Requiem and Study for The Raven

Requiem and Preparatory Study for the Raven. The preparatory study, when I did it, I had no idea it was going to be a preparatory study. But I never do when I’m doing a study, or usually don’t. It was just a piece that I liked, and I thought it was worth continuing on a larger scale. And as you can see, I’ve changed it dramatically.

But what’s in common is the figure and that pink shirt, and the figure doesn’t even reach the ground. And that’s also happening in the Requiem, and that’s a self portrait and it doesn’t reach the ground. I had this amusing thought about Saint Denis, who’s noted in sculpture at the Notre Dame in Paris. He’s a saint who’s been beheaded. That beheading wasn’t immediately fatal to him. Yeah, it’s a pretty remarkable thing, and he kept walking along and preaching the word of God after he had been beheaded. That’s a pretty good trick. And that’s another reason why I like to paint myself in the environment, but there’s not the rest of me. So he marched along and spoke the word of God for another 10 or 20 miles before he finally ran out of gas. But that’s a pretty good trick.

This painting, the Requiem, actually that was intended as a preliminary study for a larger painting and then I never did do the larger piece, I suppose. It kind of said it all that I got it out of my system with this one. There’s the skeleton on the tall table. It’s a reference to the Native American burial tradition, sky burials. This picture involves the interior of a distant landscape. And on the left, it may be hard to see, but there’s a mirror on an easel. It’s at a 45 degree angle.

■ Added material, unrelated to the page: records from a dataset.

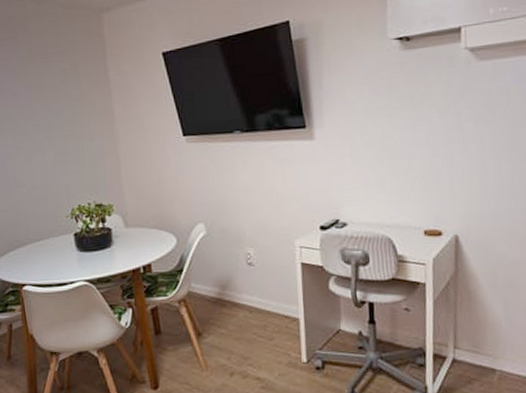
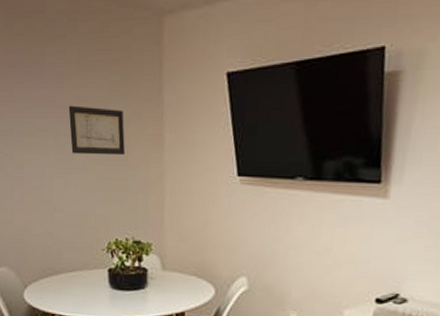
wall art: none [23,92,79,134] -> present [68,105,125,156]

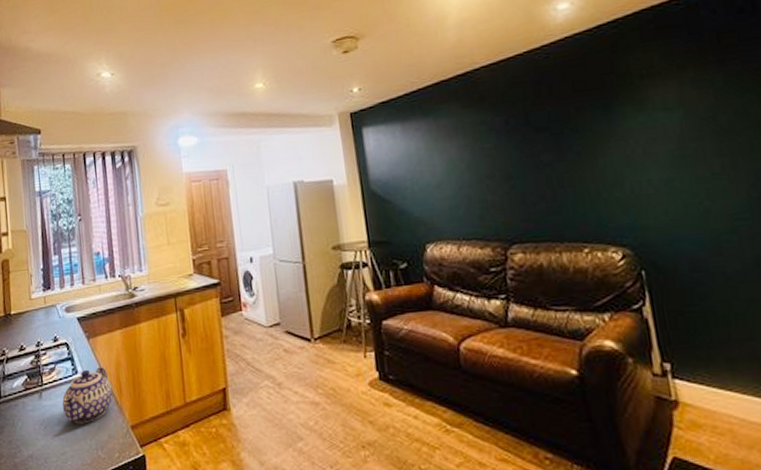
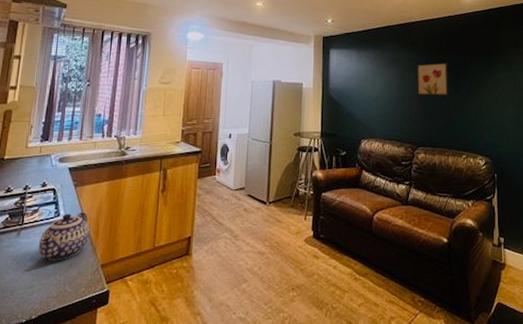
wall art: none [492,118,549,172] -> present [417,62,449,96]

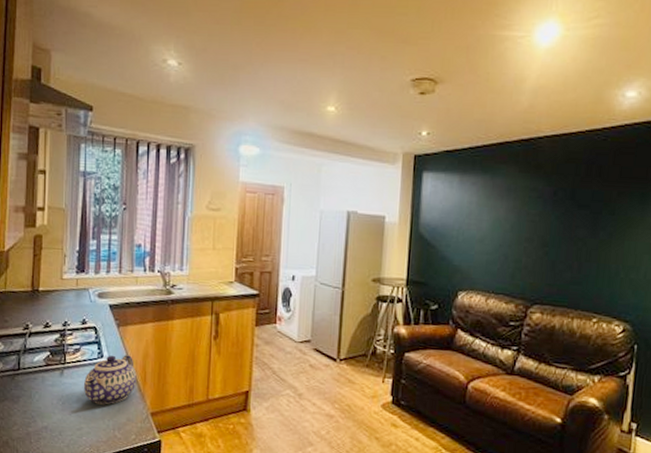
wall art: present [417,62,449,96] -> none [537,194,585,241]

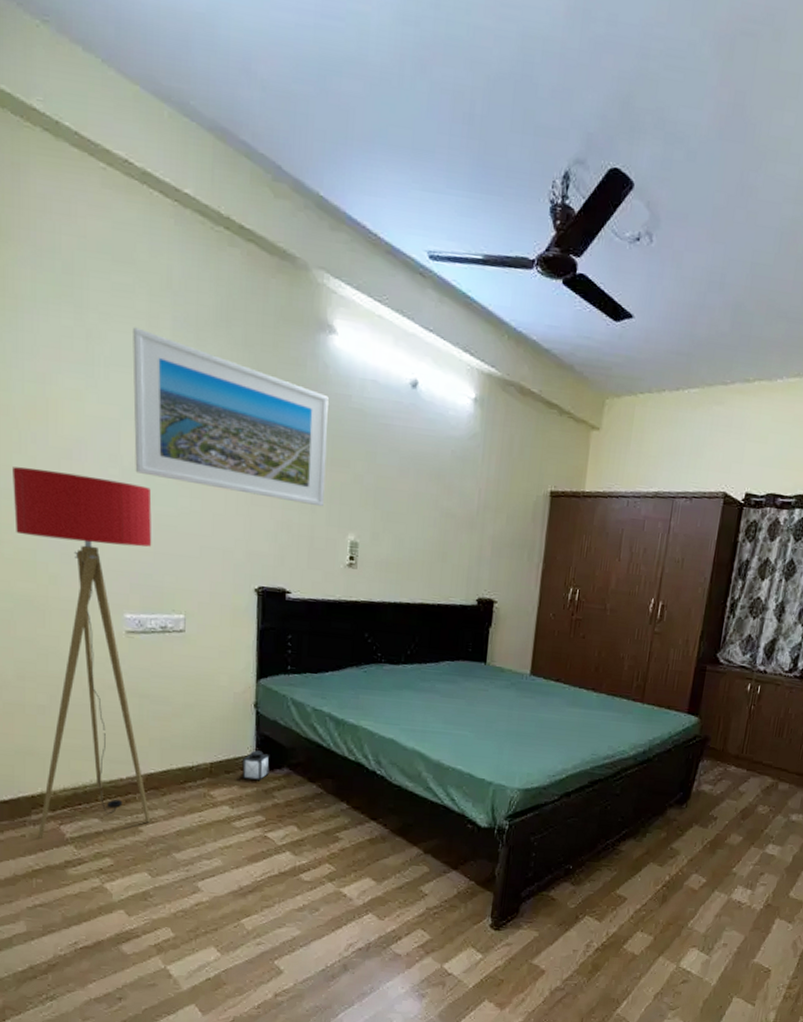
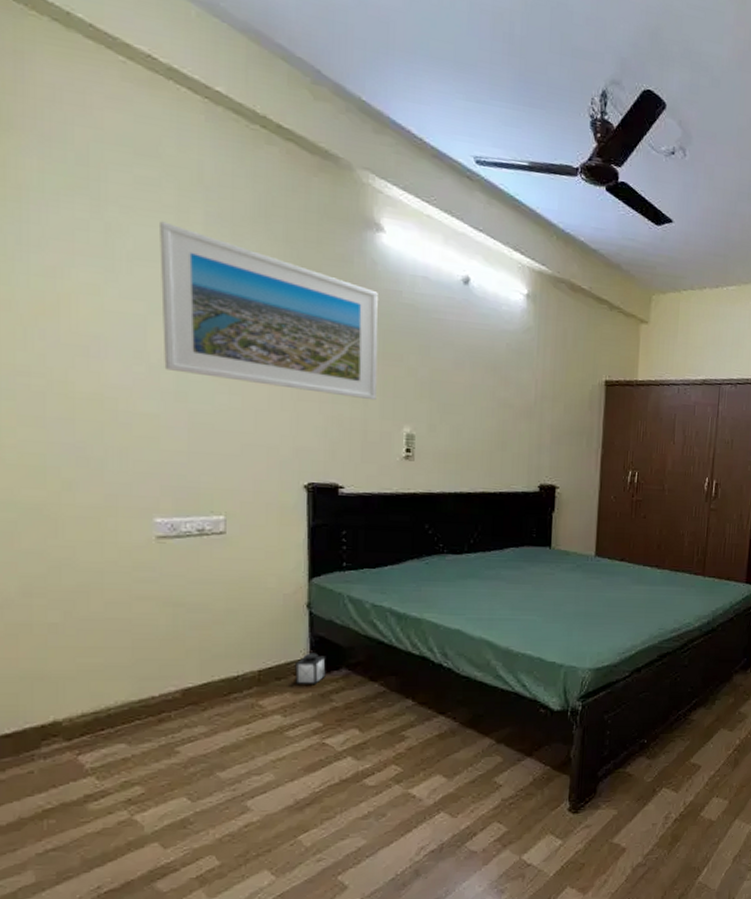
floor lamp: present [13,467,152,839] -> none [16,365,189,773]

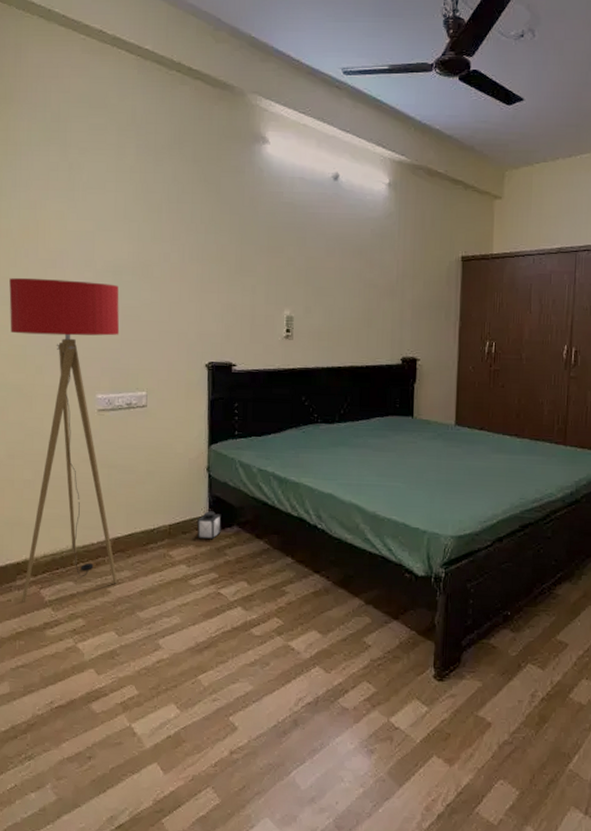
floor lamp: none [16,365,189,773] -> present [9,277,120,603]
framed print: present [160,221,378,401] -> none [105,157,264,289]

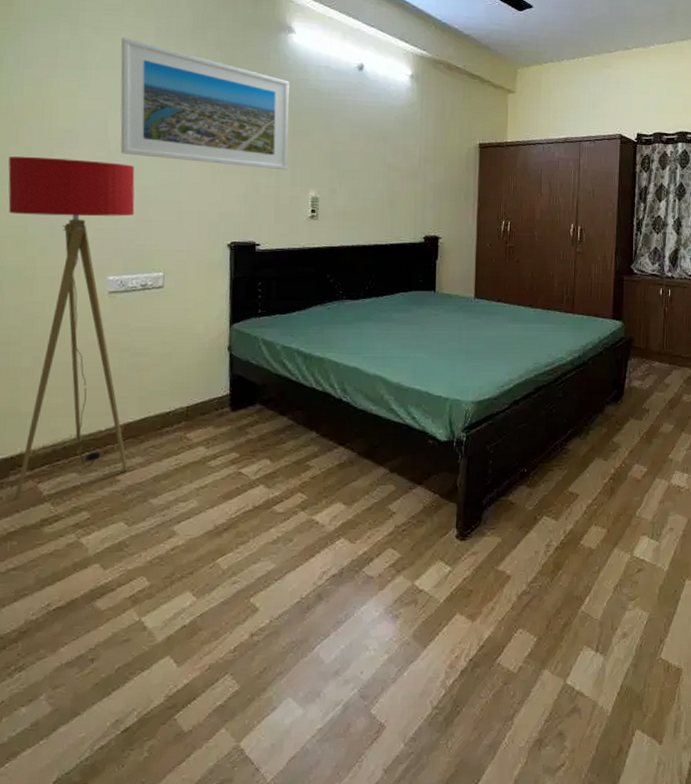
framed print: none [105,157,264,289] -> present [120,37,289,171]
lantern: present [197,496,221,540] -> none [217,376,243,419]

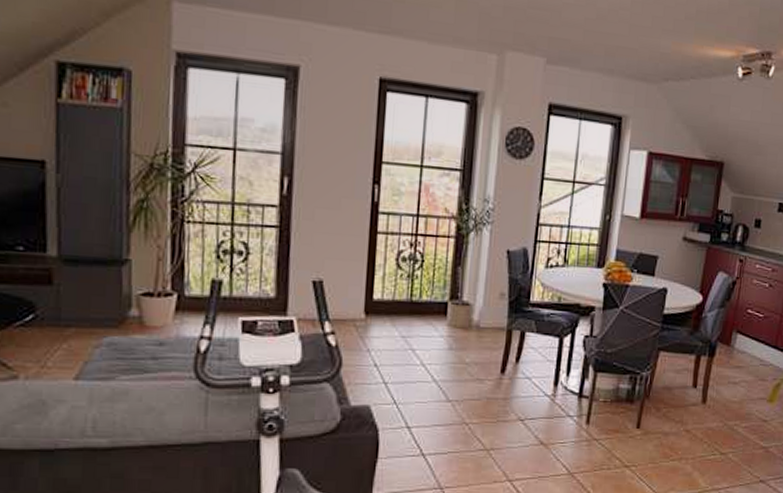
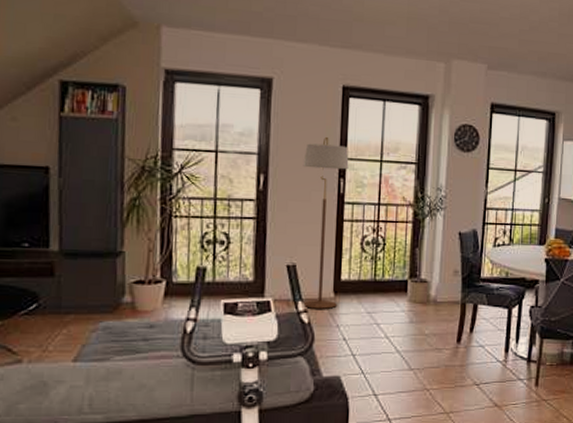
floor lamp: none [330,136,385,331] -> present [303,136,349,309]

So it makes it appear as though it’s two windows. And the skeleton appears in the window. And you can see the glass globe at the top of Vanitas and the skull on its side, and the globe is sometimes a recurrent feature of Vanitas symbols. I might just eventually do the larger version of this. It’s really related to the painting called Window with Mirror that John Madden owns and has so generously lent to me. It uses the same landscape, and I think that landscape is more appealing to me. And so if I do a larger version of Requiem, I would use the bigger, lighter sky and lighter values in the distance.